A hernia occurs when a portion of an organ within the abdomen, such as the intestines, protrudes through a weakness in the muscles of the abdomen. A soft bulge is seen underneath the skin where the hernia is located. A hernia that occurs in the groin area is called an inguinal hernia.
An inguinal hernia can occur at any age, but one-third of hernias in children appear in the first six months of life. Approximately 80% to 90% of inguinal hernias appear in boys. They are more common on the right side, but in about 10% of cases, they occur on both sides (bilaterally).
In just over 10% of cases, other members of the family may have had a hernia at birth or in infancy. In premature infants, the occurrence of inguinal hernia is increased by up to 30%.
Between 12 to 14 weeks of fetal development, the testicles or ovaries form in the abdomen near the kidneys. They gradually move down into the lower part of the abdomen as the baby continues to develop. As they move down, a portion of the peritoneum (a thin layer of tissue that lines the inside of the abdomen) that attaches to the testicle is drawn with it into the scrotum, forming a pouch or sac.
A similar process occurs in girls as the round ligament of the uterus descends into the groin at the labia. This sac is known as the processus vaginalis and normally closes shortly after birth.
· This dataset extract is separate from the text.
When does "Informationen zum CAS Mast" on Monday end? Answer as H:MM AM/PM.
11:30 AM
This eliminates any connection between the abdominal cavity and the scrotum or groin. When closure of the processus vaginalis is delayed or incomplete, it may stretch and eventually become a hernia. The stretching of the processus vaginalis creates an inguinal sac, allowing organs to extend from the abdomen and enter the sac. If fluid, rather than organs, builds up and remains in the sac, the child has a hydrocele.
Signs and symptoms of inguinal hernia include:
If the bulge can be gently pressed back into the abdomen, the hernia is termed reducible. If it cannot be pressed back into the abdomen, the hernia is known as incarcerated (irreducible). When a hernia becomes incarcerated, infants or children will show signs of irritability and may vomit. They may also have loss of appetite, abnormal bowel patterns, and/or tenderness of the groin area and swelling of the abdomen.
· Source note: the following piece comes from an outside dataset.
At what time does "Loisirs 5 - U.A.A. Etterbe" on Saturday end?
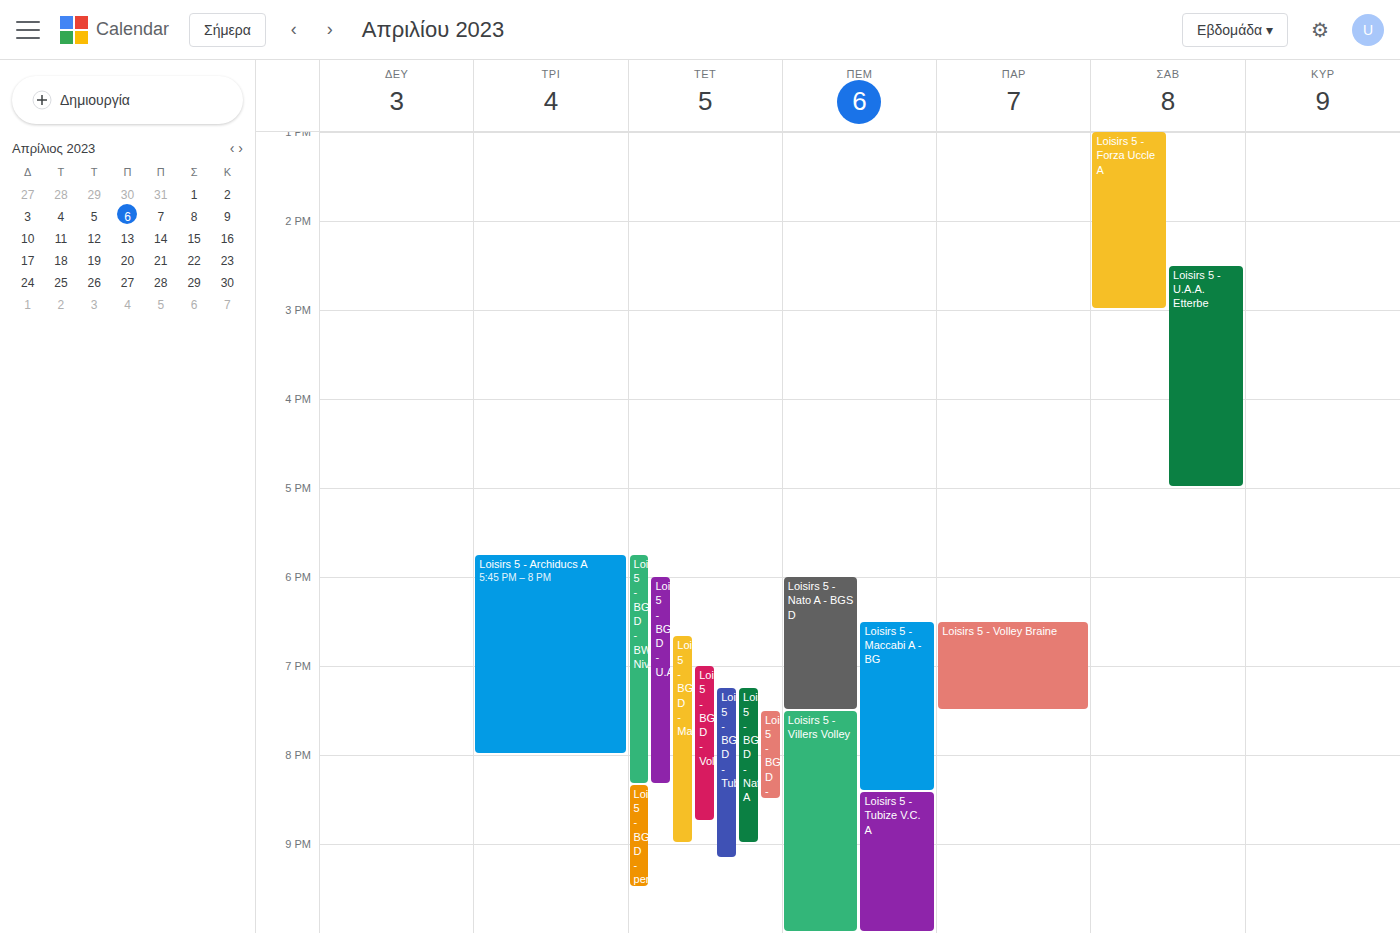
5:00 PM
With a prolonged period of incarceration, the blood supply to the intestine could be cut off, causing it to die. This is referred to as a strangulated hernia -- a life-threatening situation that requires urgent surgical attention.
Inguinal hernias require an operation, and to avoid the risk of abdominal organs becoming incarcerated, this is generally done as soon as possible. In premature infants, who are only several months old, surgery may be postponed for two to three months to ensure that the lungs are functioning properly.
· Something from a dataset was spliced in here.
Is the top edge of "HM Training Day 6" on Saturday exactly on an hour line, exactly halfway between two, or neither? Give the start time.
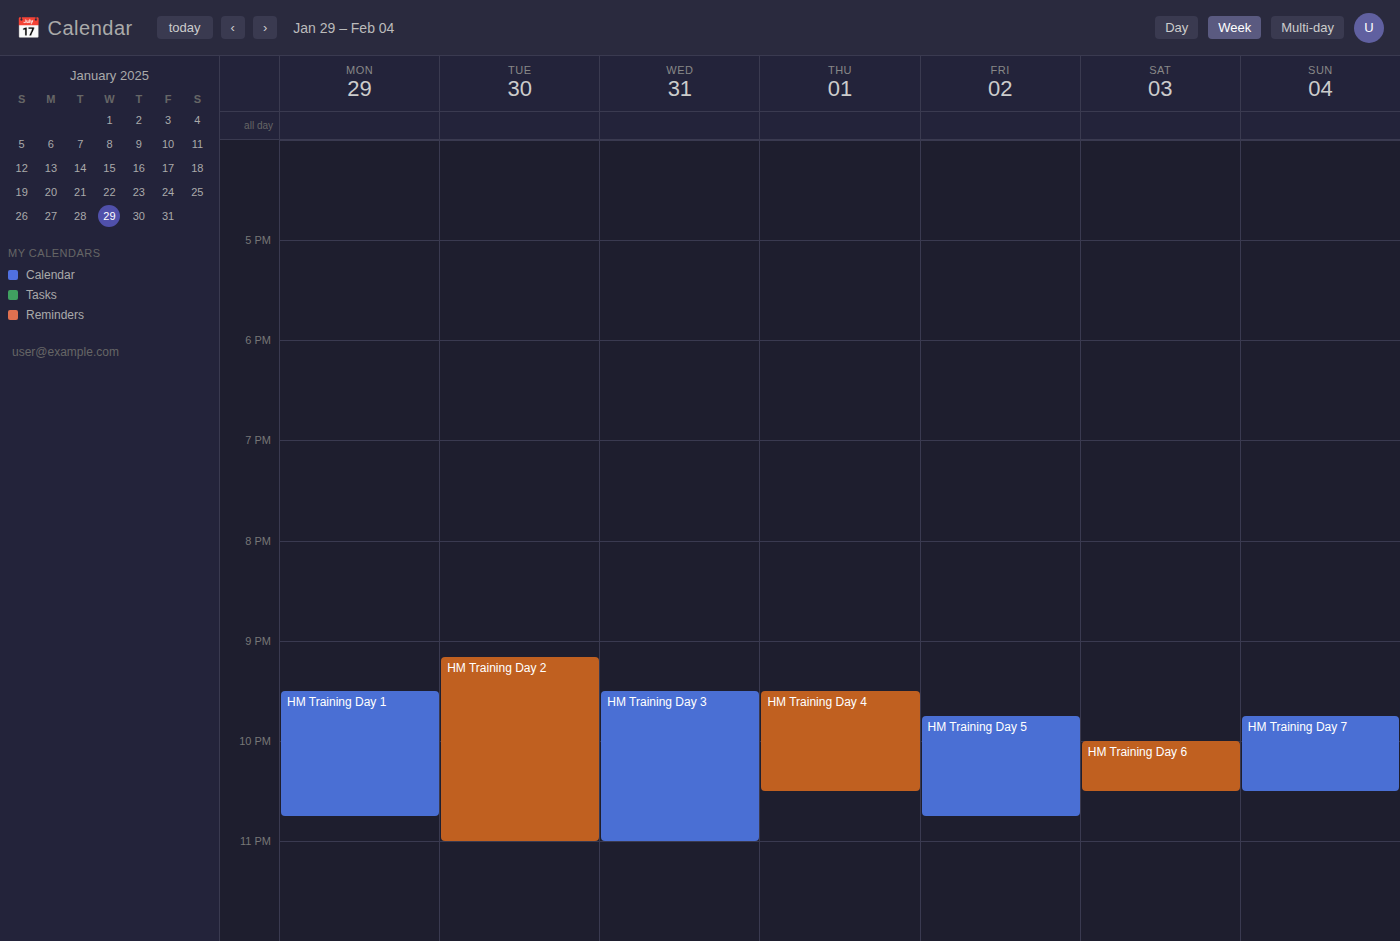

Surgery is carried out under general anesthesia. A small incision is made in the groin. The hernia sac is identified and repaired. The incision is closed with dissolving stitches. Tissue glue and steristrips (strong tape that sticks for seven to 10 days) are used to seal the surface of the incision. During the procedure, a generous amount of local anesthetic is injected around the incision to help control pain.
Most children who undergo hernia repairs go home the same day after a short stay in recovery; however, premature infants may require an overnight stay. Most children are able to return to normal activities, even sports, with no restrictions within a few days. The length of time sports activities are restricted depends on the age of the child and the sports activity.
In cases where a large inguinal hernia extends down into the scrotum, the scrotum may swell after surgery. It may appear as though the hernia has come back. This swelling is normal and will go away on its own within several weeks to months.
After surgery, the risk of the hernia returning is extremely low. However, the risk is known to be higher in premature infants and in children with hydrocephalus, connective tissue disorders, chronic lung disease and chronic renal failure.